Il progetto, determinato dalla necessità di adeguarsi alle nuove normative regionali e alle procedure imposte dall’accreditamento, ma soprattutto legato alla volontà di potenziare e migliorare i servizi anche dal punto di vista della qualità assistenziale  e accessibilità alle cure. Non si tratta dunque di un progetto teso al risparmio di risorse, ma di un incremento dei servizi anche da un punto di vista dell’impegno economico. Il piano aziendale prevede una graduale e progressiva trasformazione dei servizi che culminerà nel consolidamento del modello del Centro di Salute Mentale 24 ore (cioè attivo sull’intero arco delle 24 ore 7 giorni su 7), finora assente nella realtà cesenate che costituisce il fulcro della progettualità.
Il CSM 24 ore rappresenta una delle indicazioni prioritarie dell’ultimo Progetto Obiettivo Salute Mentale del 2000 e del Piano Sanitario Regionale 2009-2011, e per la nostra Azienda declina un’opportunità di risposta integrata alle esigenze dell’utenza, al fine di raggiungere obiettivi di inclusione sociale e di umanizzazione dei servizi. La sua realizzazione viene a legarsi strettamente alla costruzione di una pratica e di una cultura nuova di salute: il Centro di salute mentale diventa luogo il più simile alla vita normale, dove la persona con problemi psichiatrici resta dentro la sua comunità, ed esercita il diritto ad essere assistita 24 ore su 24. Un luogo dove non vi sia concentrazione di gravità, ma apertura a tutte le forme di disagio, con accoglienza in tempo reale ad accesso diretto, con una gestione a porte aperte e contrasto assoluto a pratiche segreganti, stigmatizzanti e lesive della dignità delle persone.

A tale proposito il Dipartimento di Salute Mentale, in collaborazione con i comuni del territorio aziendale e altri enti, ha già avviato tre progetti di inclusione attiva, finalizzati a dare opportunità di integrazione e riabilitazione ai pazienti in questione, portandoli a contatto con la società civile.
Più in particolare i progetti sono articolati come segue:

1. “Progetto casa delle arti” in collaborazione con il Comune di Cesena, finalizzato all’   utilizzo del teatro Aurora di che coinvolgerà gli utenti dei servizi sia nel ruolo di attori, che anche nella gestione vera e propria del teatro.
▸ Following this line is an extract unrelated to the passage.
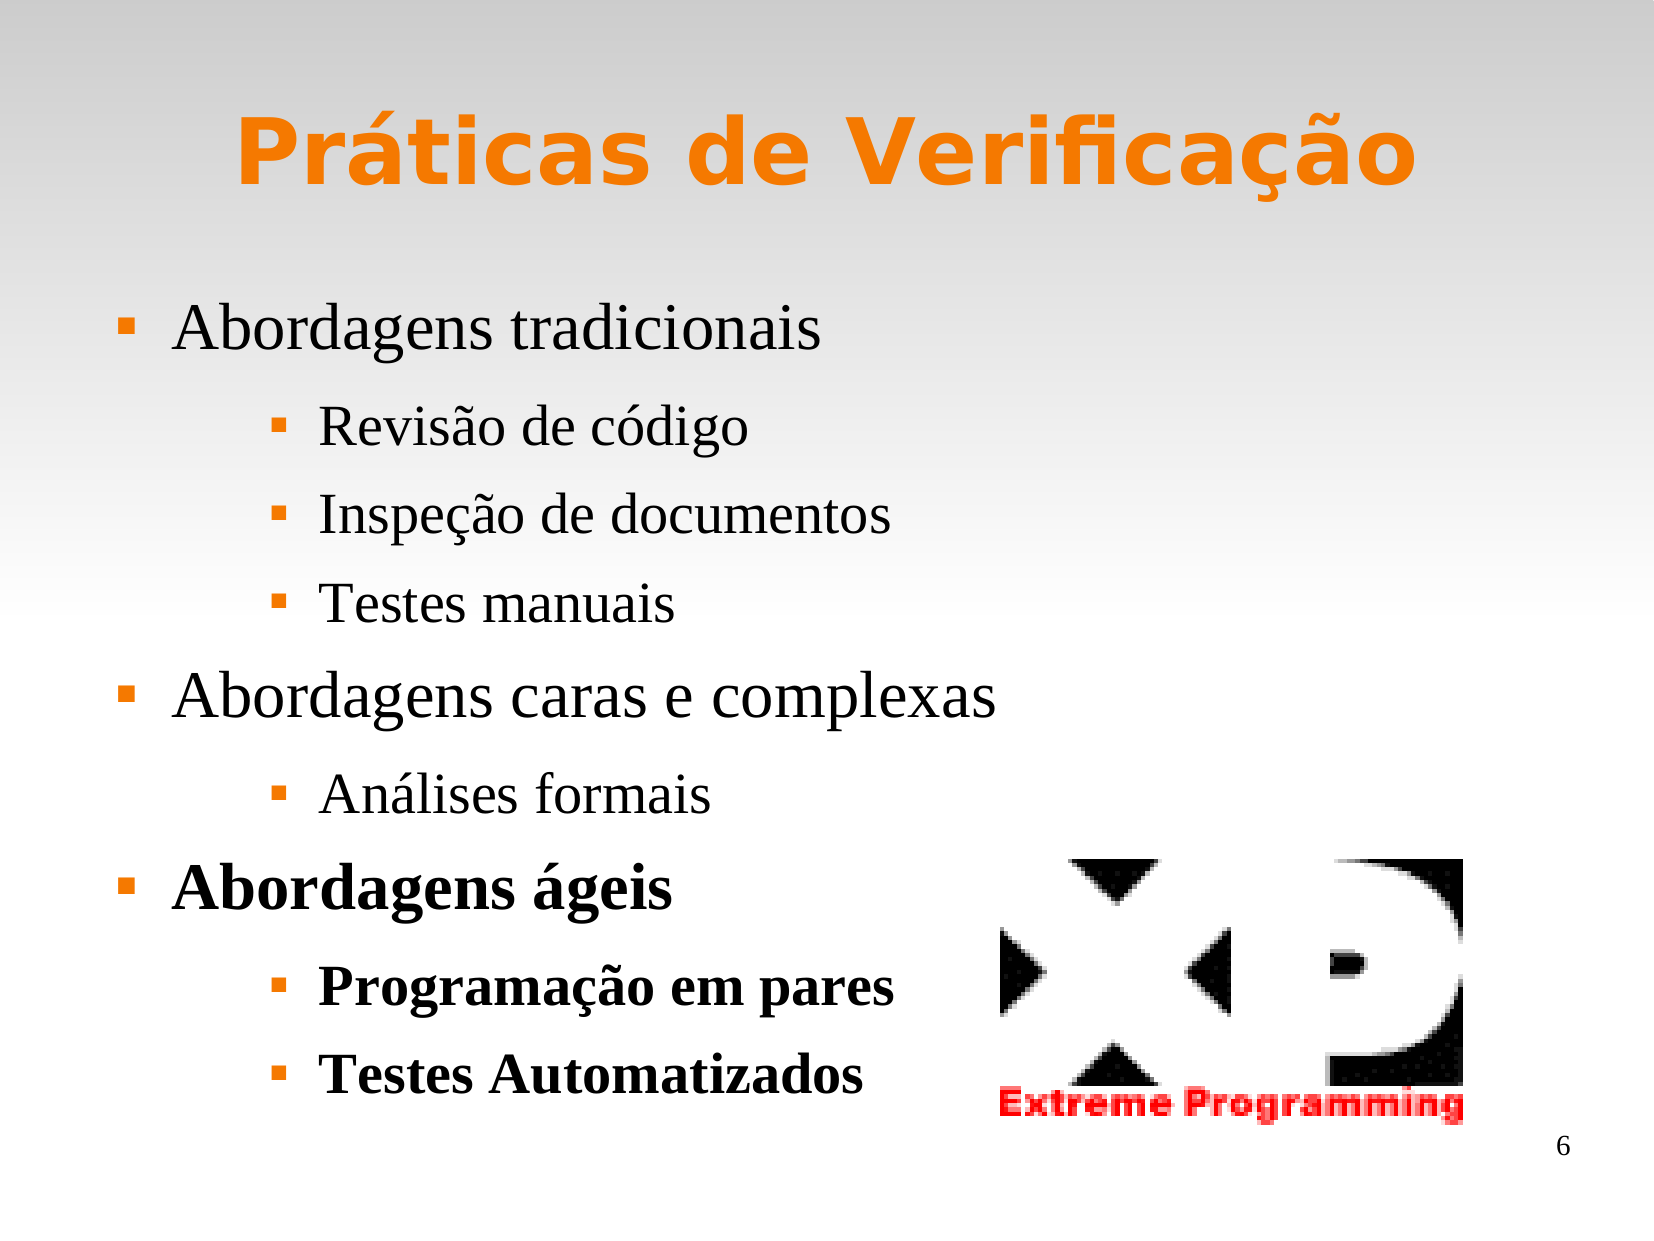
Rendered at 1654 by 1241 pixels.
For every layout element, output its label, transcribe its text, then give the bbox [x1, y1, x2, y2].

list Abordagens tradicionais Revisão de código Inspeção de documentos Testes manuais Abordagens caras e complexas Análises formais Abordagens ágeis Programação em pares Testes Automatizados [82, 290, 1571, 1180]
title Práticas de Verificação [82, 49, 1571, 257]
picture [1000, 859, 1463, 1126]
2.  “Progetto Tutti sulla stessa barca” inaugurato a dicembre, in collaborazione con il comune di Cesenatico e il Museo della marineria, per la ristrutturazione di una barca a vela storica.

3. Progetto  di avvio di una trasmissione radiofonica su radio Icaro  gestita dagli utenti dei servizi di salute mentale del Rubicone.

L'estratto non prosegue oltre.